Although it primarily uses a webfont version of the much derided “Frankenfont”, I can’t help but love the general application of typography throughout the new Google Maps interface. A clear hierarchy and good use of the appropriate weights of the typeface give the application a tidy appearance. The designers clearly did their best with the materials they were given, and I think it’s one of the few examples of when a good design manages to overcome its decisions in the font-choosing department.
I think you’re right, Robin. I was really mean to Roboto when it was released, and I still think it’s an odd mix of ideas, but its looser spacing and some wider apertures generally perform better for maps than Arial did.
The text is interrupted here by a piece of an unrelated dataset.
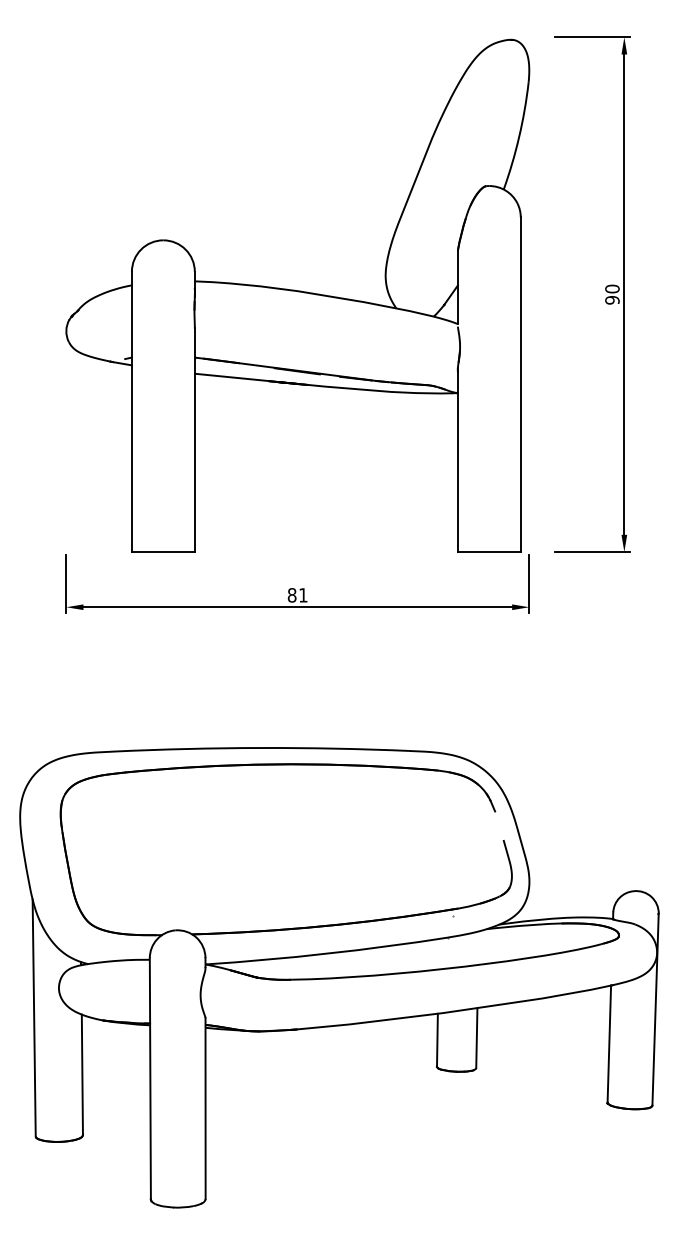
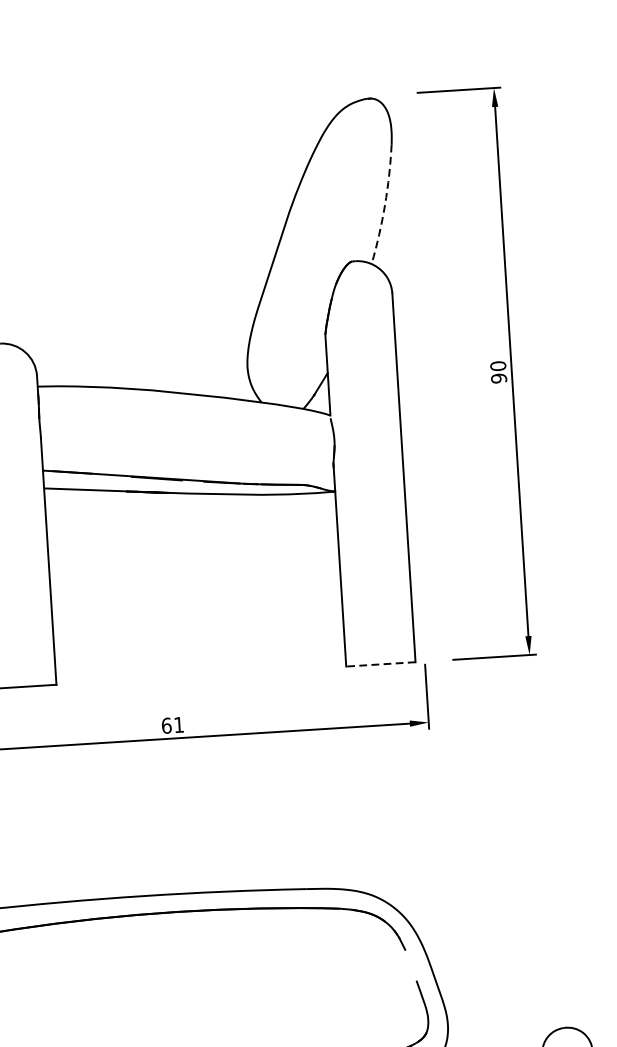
arc: (519, 136) -> (385, 204), solid -> dashed
line: (488, 552) -> (380, 664), solid -> dashed
text: (291, 595) -> (165, 726), 81 -> 61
In a future Fonts In Use Blog post, I’d like to compare this with Apple’s choice of Avenir Next for iOS Maps.
Also note that Google’s main corporate marketing typeface is Open Sans, a font family that would be even better for Google Maps and other screen UI environments (like Android).
Just for general reference, here are the three fonts as rendered by Quartz (Mac OS X):
Stephen, I think your initial reaction to Roboto was fair and warranted. And I agree that Open Sans serves well for Maps. But for Android, I think their Droid Sans works better due to its narrow form.
Chris, I guess that the most recent versions of Android (Ice Cream Sandwich and Jelly Bean) are already using Roboto as the primary font family.
They’ve switched from Droid Sans to Roboto. Here’s the official page of Typography for Android.
@geiras, I was replying to Stephen’s comment where he stated he would rather see Open Sans in other screen UI environments, such as Android. I stated Droid Sans might be better due to its narrow form. Thanks for the info, though.